Marco had tried that in the past, but diPaulo had always pushed him away. "Boys don't do that," he'd said. But this time, diPaulo reached down and hugged his son.
Every father has a journey, Trinidad Sanchez Jr. believes. As often as not, it begins in the footsteps of his own father.
"We all have our fathers inside of us," he says.
Sanchez is a poet, social worker and, at 59, the father of a nine-year-old stepdaughter. He's also coordinator of the Rocky Mountain SER Head Start fatherhood program, where he helps dads become better parents by becoming involved in their children's education early on.
"The earlier the better," he says.
Sanchez is from Michigan, the ninth of ten children. By the time he was born, his eldest brother had entered the Navy and his father was 45 years old. As a boy, Sanchez often wondered if his dad had "run out of hugs," because Trinidad Sr. never showed him much affection. He was either working twelve-hour days in his pool hall to pay the bills or crafting poems late into the night on a manual typewriter.
His father had emotion in him, Sanchez says. It came out in the poems about the women in his life, holidays and everyday observations. But he waited until Sanchez left home at nineteen before showing such feelings for the boy who shared his name. In a poem titled "To Trino," Sanchez's father wrote:
When you feel lonesome and blue,
Count all the stars in the sky.
It is the times, we think of you
Since the day you said, "Good-Bye."
When you see the moon so bright
Or feel the touch of the breeze,
Ask the moon every night
Or the wind, for our kiss
Don't fear the storm, in the brink
Or the high winds in the night.
It is Papa, who took a drink
And wanted to hug you tight.
Twenty years passed before Sanchez recognized what his father was trying to tell him. By then, Trinidad Sr. had been dead for nearly two decades and his namesake was becoming a poet himself, exploring his life as a Chicano. One night, after he was fired from a social-service job working with inmates and had engaged in a heavy session of boozing, Sanchez reread his dad's poem, particularly the last line: "And wanted to hug you tight."
His father was trying to apologize. To explain. To comfort his son in a way he never had. Inspired, Sanchez wrote his own poem, "For Papa."
"In it," he remembers, "for the first time, I told my dad, 'I love you.'"
Sanchez joined a men's support group and continued his work with young offenders and inmates, particularly in Latino and African-American communities. In workshops and prisons alike, a theme was emerging: Many men, especially incarcerated men, had troubled relationships with their fathers.
Working as a creative-writing teacher in San Antonio, Sanchez encouraged his high school students to write about their dads. One boy scrawled a single sentence, then bolted from the room. Sanchez picked up the paper and read: "God damn mother fucking child molester."

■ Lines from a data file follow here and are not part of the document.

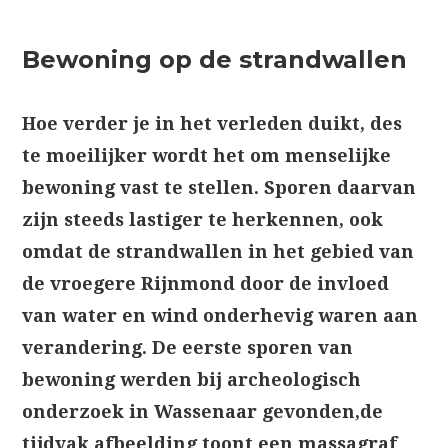
Bewoning op de strandwallen
Hoe verder je in het verleden duikt, des
te moeilijker wordt het om menselijke
bewoning vast te stellen. Sporen daarvan
zijn steeds lastiger te herkennen, ook
omdat de strandwallen in het gebied van
de vroegere Rijnmond door de invloed
van water en wind onderhevig waren aan
verandering. De eerste sporen van
bewoning werden bij archeologisch
onderzoek in Wassenaar gevonden,de
tijdvak afbeelding toont een massagraf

And he thought, "That's the poem."
In the late '90s, Sanchez moved to Denver and took a community-outreach job with Family Star's Montessori and early Head Start program. And there, after working more intensively with parents, he decided to use poetry to help men become better fathers.
At first the men bristled. But once they got going, the words flowed. They cut through layers and broke down barriers, helping "release anger held inside for so long," one wrote. "To open doors that had been closed," offered another.
"A man doesn't have to be afraid to write something to another man," observed a third.
"Today," a participant wrote, "I learned how to use the love word without being ashamed."
The poetry workshops can be painful at times, Sanchez says. But they are also liberating, healing and joyful. Combined with more traditional fatherhood lessons, which Sanchez also administers, the writing helps men connect with their families in a way that he did with his own dad.